** BEGIN Data entries **

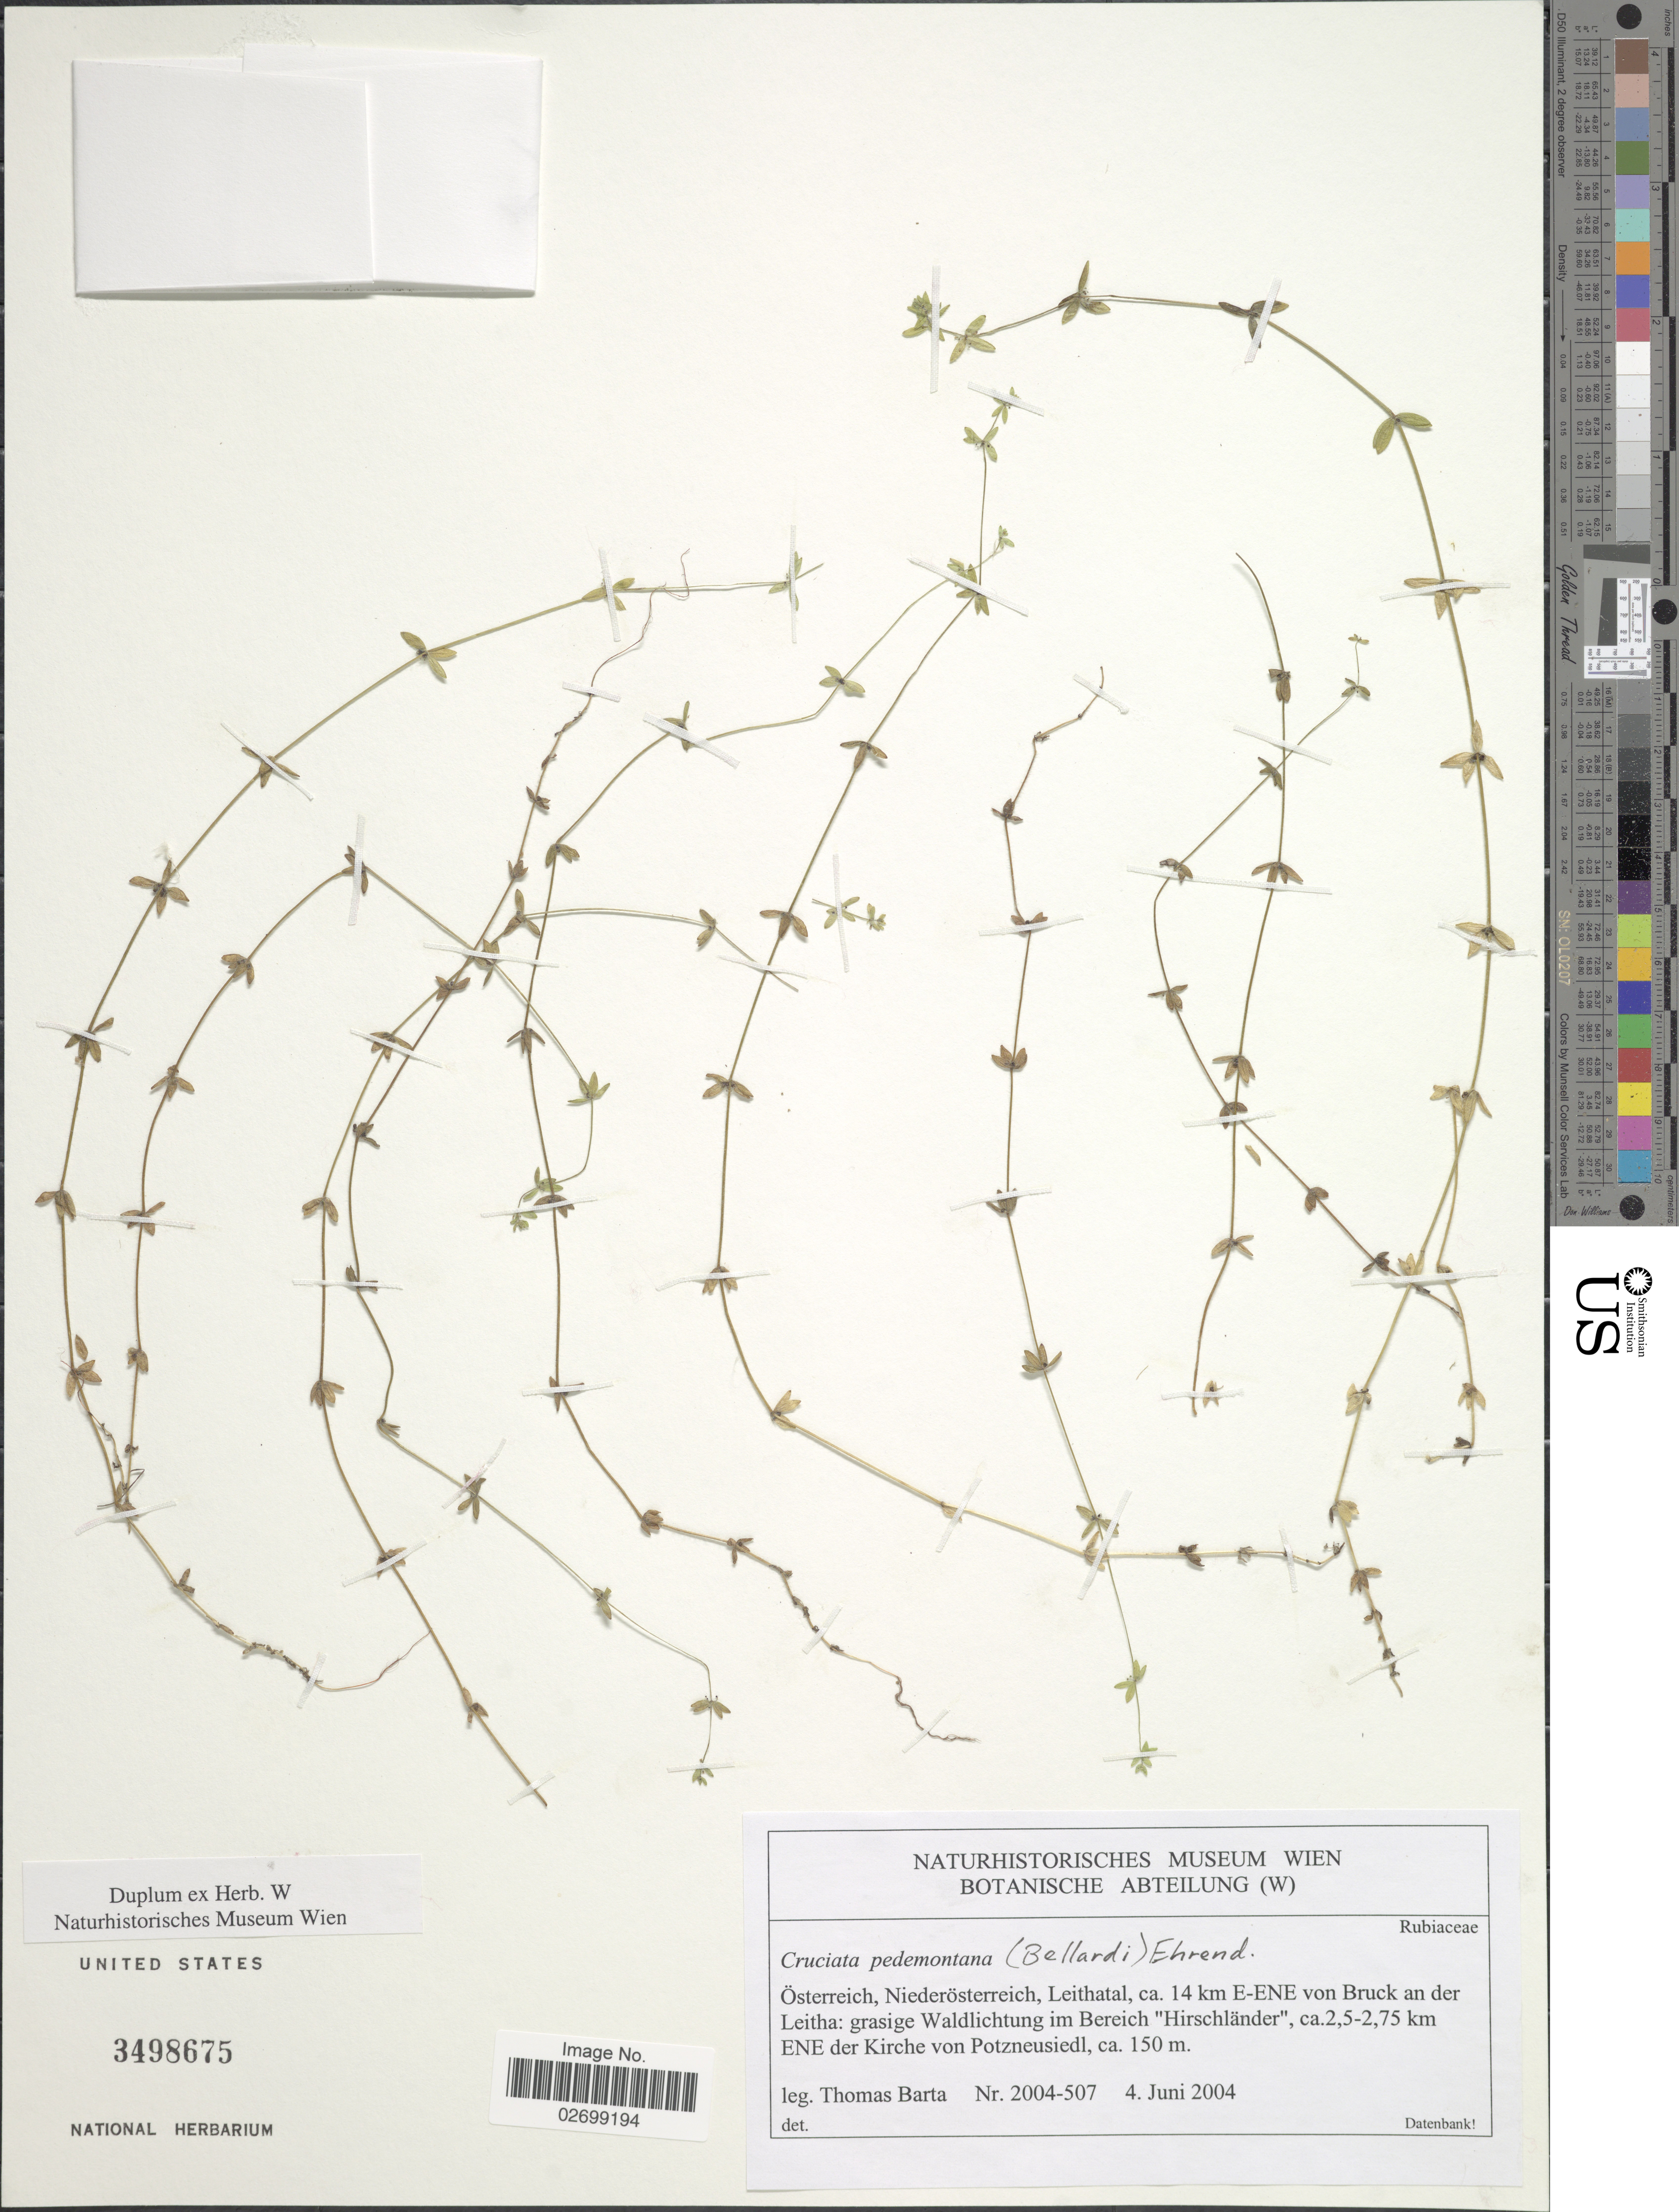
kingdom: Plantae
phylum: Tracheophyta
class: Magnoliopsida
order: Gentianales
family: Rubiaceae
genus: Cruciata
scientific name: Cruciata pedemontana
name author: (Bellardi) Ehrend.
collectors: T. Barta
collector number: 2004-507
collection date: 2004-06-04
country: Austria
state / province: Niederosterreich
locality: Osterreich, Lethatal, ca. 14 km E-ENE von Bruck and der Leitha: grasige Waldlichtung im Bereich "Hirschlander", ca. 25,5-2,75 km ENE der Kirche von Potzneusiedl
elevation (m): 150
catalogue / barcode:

** END Data entries **

• _Request_
Rewrite the data from the line with "collection date: 2004-06-04" through the end of the data, renaming "locality" to "site" and leaving everything else unchanged.

• _Expected answer_
collection date: 2004-06-04
country: Austria
state / province: Niederosterreich
site: Osterreich, Lethatal, ca. 14 km E-ENE von Bruck and der Leitha: grasige Waldlichtung im Bereich "Hirschlander", ca. 25,5-2,75 km ENE der Kirche von Potzneusiedl
elevation (m): 150
catalogue / barcode:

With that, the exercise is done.